TEXTE SOURCE ->
════════
Qu’est-ce que « A la recherche du Temps perdu », de Marcel Proust ?

Sept tomes de relevés météorologiques concernant le quart nord-ouest de la France, établis sur une quarantaine d’années entre la fin du XIXe et le début du XXe siècle, avec citation scrupuleuse des températures, vents, précipitations, floraisons et pics polliniques, épisodes neigeux, pluvieux, heures de lever et de coucher du soleil, de la lune …

Une étude clinique sur le sommeil bourrée d’erreurs et entachée d’une subjectivité contraire à la méthode scientifique, mais comportant nombre de notations originales et justes, en particulier sur le rêve et le sommeil paradoxal.

Un interminable autoportrait complaisant, dans lequel le Narrateur (alias l’Auteur) ne se mouche pas avec la cuiller.

Un interminable autoportrait vachard et sans complaisance, dans lequel le Narrateur est habillé chaudement pour l’hiver par l’Auteur, qui n’y va pas avec le dos du coude.

Une remarquable étude de cas dans le domaine du lien mère-enfant.

Une observation ethno-sociologique des modes vestimentaire, architecturale, littéraire, théâtrale, musicale, à la fin du XIXe et au début du XXe siècle, avec une prédilection pour les tissus.
════════
DONNÉES FOURNIES ->
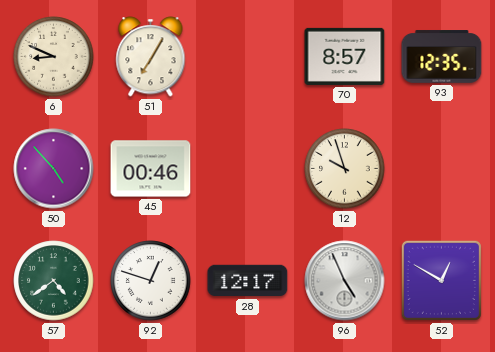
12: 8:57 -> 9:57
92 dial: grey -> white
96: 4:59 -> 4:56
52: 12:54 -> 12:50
════════
CONSIGNE -> Recopiez intégralement le texte sur « A la recherche du Temps perdu », caractère pour caractère, sans rien modifier.

RÉSULTAT ->
Qu’est-ce que « A la recherche du Temps perdu », de Marcel Proust ?

Sept tomes de relevés météorologiques concernant le quart nord-ouest de la France, établis sur une quarantaine d’années entre la fin du XIXe et le début du XXe siècle, avec citation scrupuleuse des températures, vents, précipitations, floraisons et pics polliniques, épisodes neigeux, pluvieux, heures de lever et de coucher du soleil, de la lune …

Une étude clinique sur le sommeil bourrée d’erreurs et entachée d’une subjectivité contraire à la méthode scientifique, mais comportant nombre de notations originales et justes, en particulier sur le rêve et le sommeil paradoxal.

Un interminable autoportrait complaisant, dans lequel le Narrateur (alias l’Auteur) ne se mouche pas avec la cuiller.

Un interminable autoportrait vachard et sans complaisance, dans lequel le Narrateur est habillé chaudement pour l’hiver par l’Auteur, qui n’y va pas avec le dos du coude.

Une remarquable étude de cas dans le domaine du lien mère-enfant.

Une observation ethno-sociologique des modes vestimentaire, architecturale, littéraire, théâtrale, musicale, à la fin du XIXe et au début du XXe siècle, avec une prédilection pour les tissus.